Additional background information:

The best place to start is the wiki describing the TR architecture in general which is available at

https://pods.iplantcollaborative.org/wiki/display/iptol/1.0+Architecture

This includes the 

A set of powerpoint slides documenting the TR database is available at

http://www.slideshare.net/j_estill/james-estill-ievobiofinalpowerpoint-8416065

and a on the TR tools is attached to this wiki.

Existing Tools

Live demo version of the viewer:

The current demonstration of the Tree Reconciliation viewer is available at:

http://tr.iplantcollaborative.org/Tr_standalone.html

This connects to the database hosted at:

http://votan.iplantcollaborative.org

Code repositories:

The Perl code for the back end services to connect to the database and to populate a database are hosted on github at:

https://github.com/iPlantCollaborativeOpenSource/iplant-treerec

this java code for the interface is also on github at:

https://github.com/iPlantCollaborativeOpenSource/tr-standalone

a current MySQL database dump of a working version of the database is currently on svn at iPlant.

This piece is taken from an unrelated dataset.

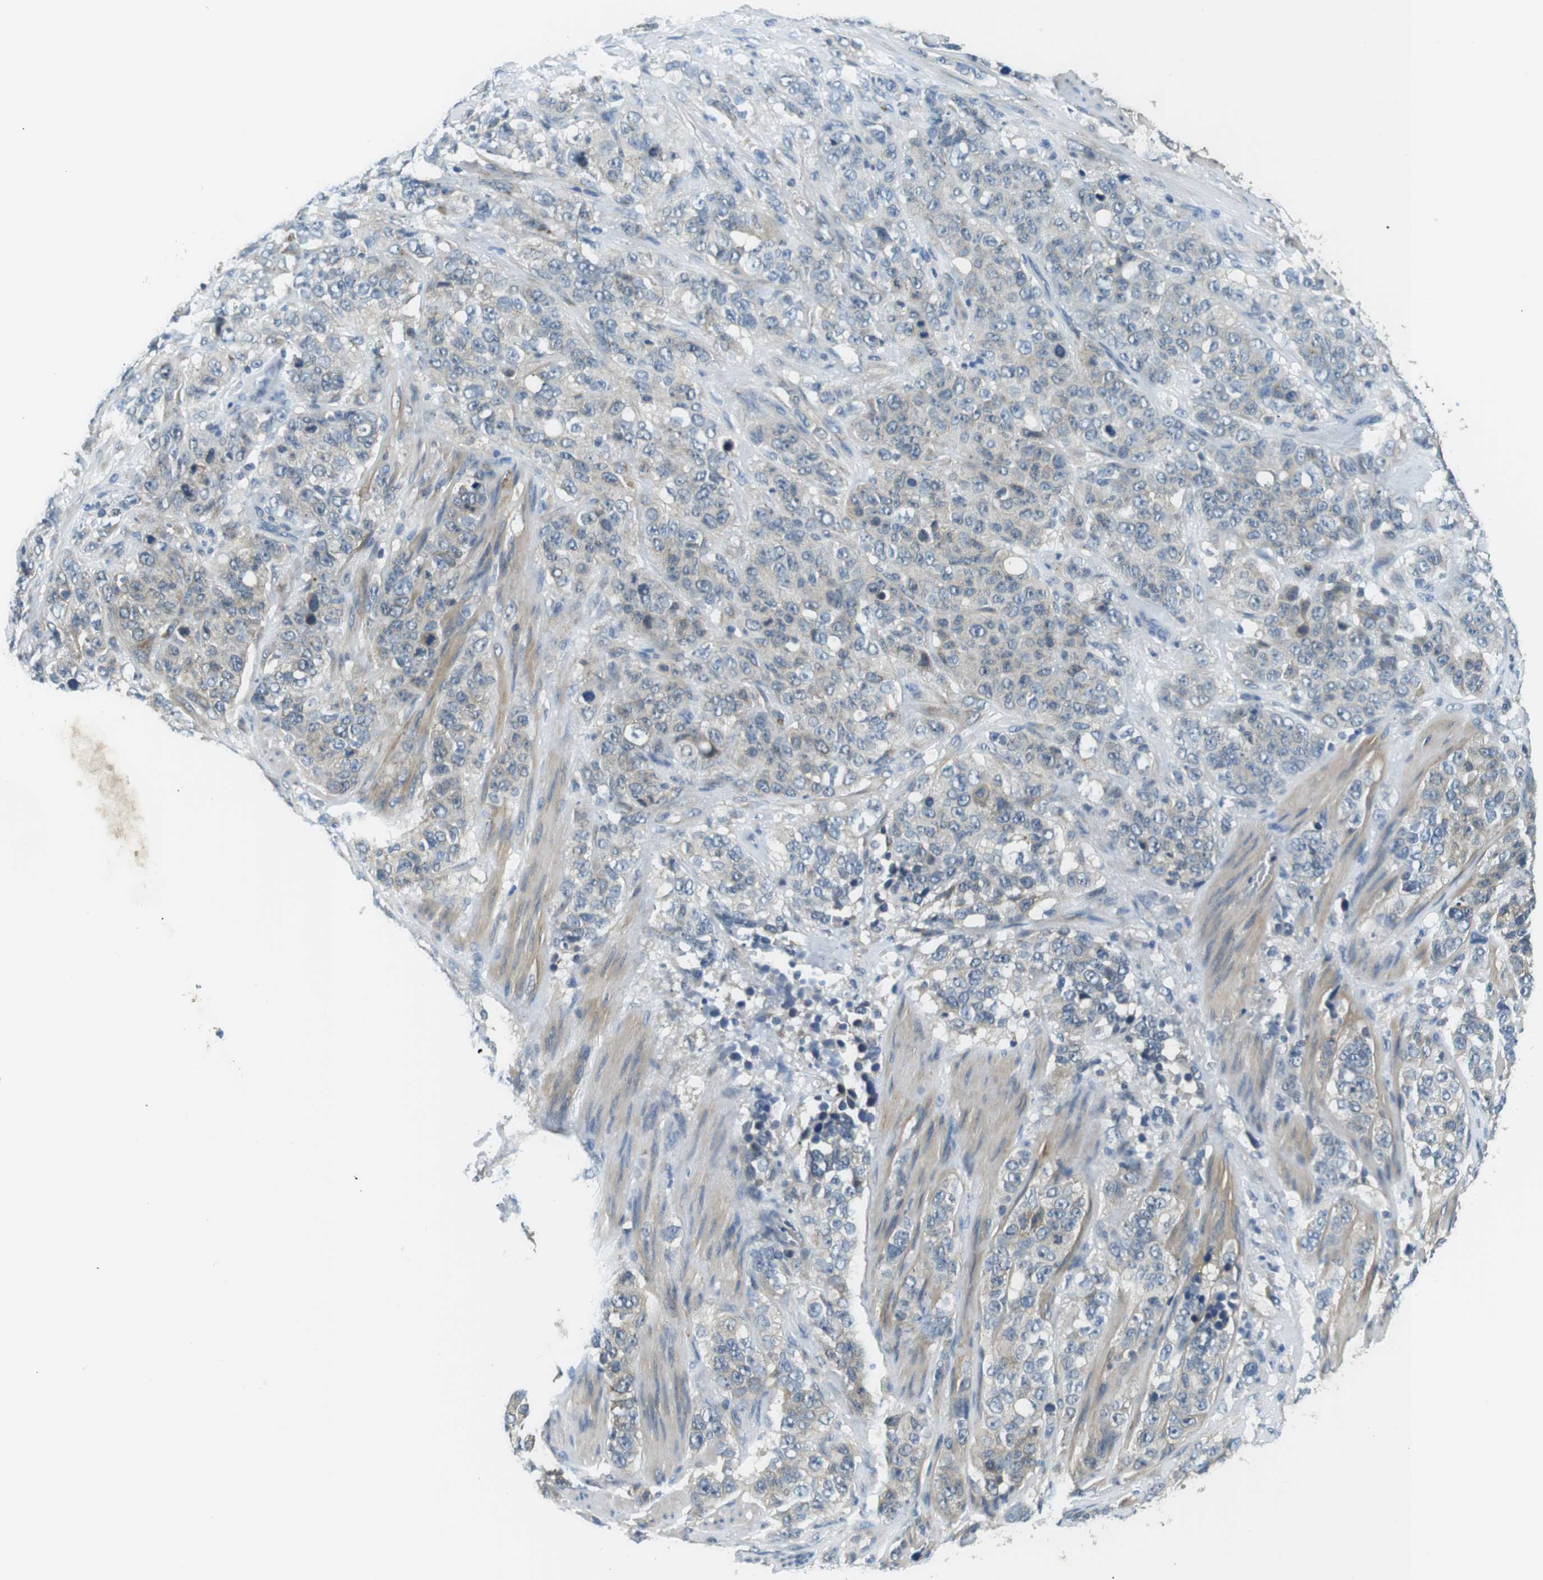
{"staining": {"intensity": "negative", "quantity": "none", "location": "none"}, "tissue": "stomach cancer", "cell_type": "Tumor cells", "image_type": "cancer", "snomed": [{"axis": "morphology", "description": "Adenocarcinoma, NOS"}, {"axis": "topography", "description": "Stomach"}], "caption": "Immunohistochemistry (IHC) of stomach cancer exhibits no positivity in tumor cells.", "gene": "WSCD1", "patient": {"sex": "male", "age": 48}}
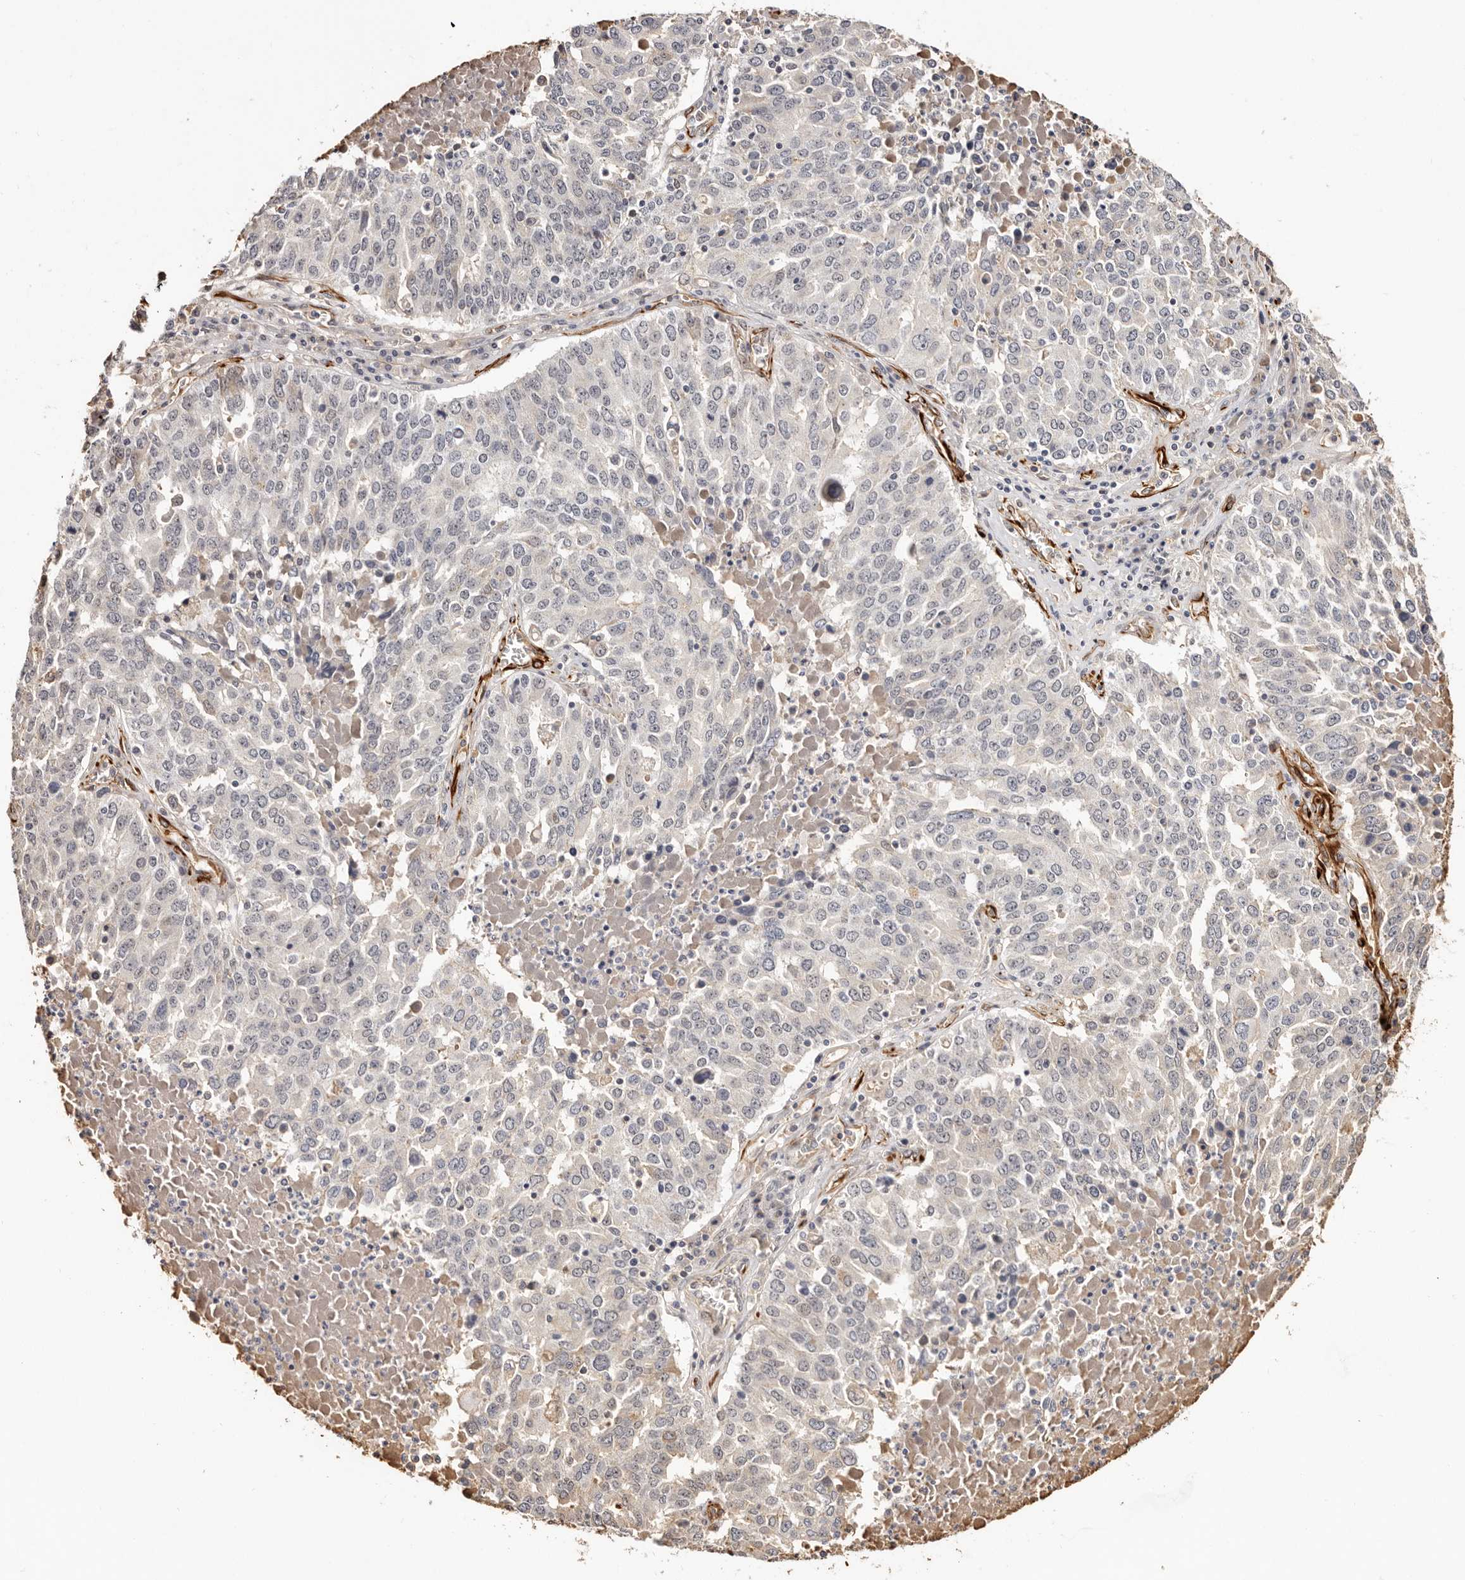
{"staining": {"intensity": "weak", "quantity": "<25%", "location": "cytoplasmic/membranous"}, "tissue": "ovarian cancer", "cell_type": "Tumor cells", "image_type": "cancer", "snomed": [{"axis": "morphology", "description": "Carcinoma, endometroid"}, {"axis": "topography", "description": "Ovary"}], "caption": "Immunohistochemistry of endometroid carcinoma (ovarian) displays no expression in tumor cells.", "gene": "ZNF557", "patient": {"sex": "female", "age": 62}}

(need link to get this data here)

Database Documentation:

The database schema that holds the data is described at:

Some general examples of how this database is used for topological queries is at:

https://pods.iplantcollaborative.org/wiki/display/coresw/Copy+of+SQL+Queries+-+Tree+Topological+Queries

Big Tree Viewer documentation:

The current Tree Viewer is based on the the Big Tree Viewer which is documented at:

https://pods.iplantcollaborative.org/wiki/display/iptol/Big+Tree+Viewer+Documentation

Web-API Documentation:

Is currently documented within the code repository as PerlDocs. Specifically see Perl Modules at
https://github.com/iPlantCollaborativeOpenSource/iplant-treerec/tree/master/lib/IPlant/TreeRec

In general 

Changes Needed

Required Changes for TR Database Support of Multiple Reconciliations

The TR database schema does currently support the ability to store information for multiple reconciliations. These reconciliations are stored in the set of reconciliation tables described at:

https://pods.iplantcollaborative.org/wiki/display/iptol/Database+Schema#DatabaseSchema-ReconciliationTables

Attributes concerning an individual reconciliation of a single gene tree to a single species tree are stored in the table 'reconciliation_attribute'. These attributes can include details of how the reconciliation was performed, what software was used, the parameters used within the software and other details using a controlled vocabulary set of tables. These CV tables make use of a 'Tree Reconciliation Ontology' that Jamie has developed to support the annotation of reconciled trees in the database.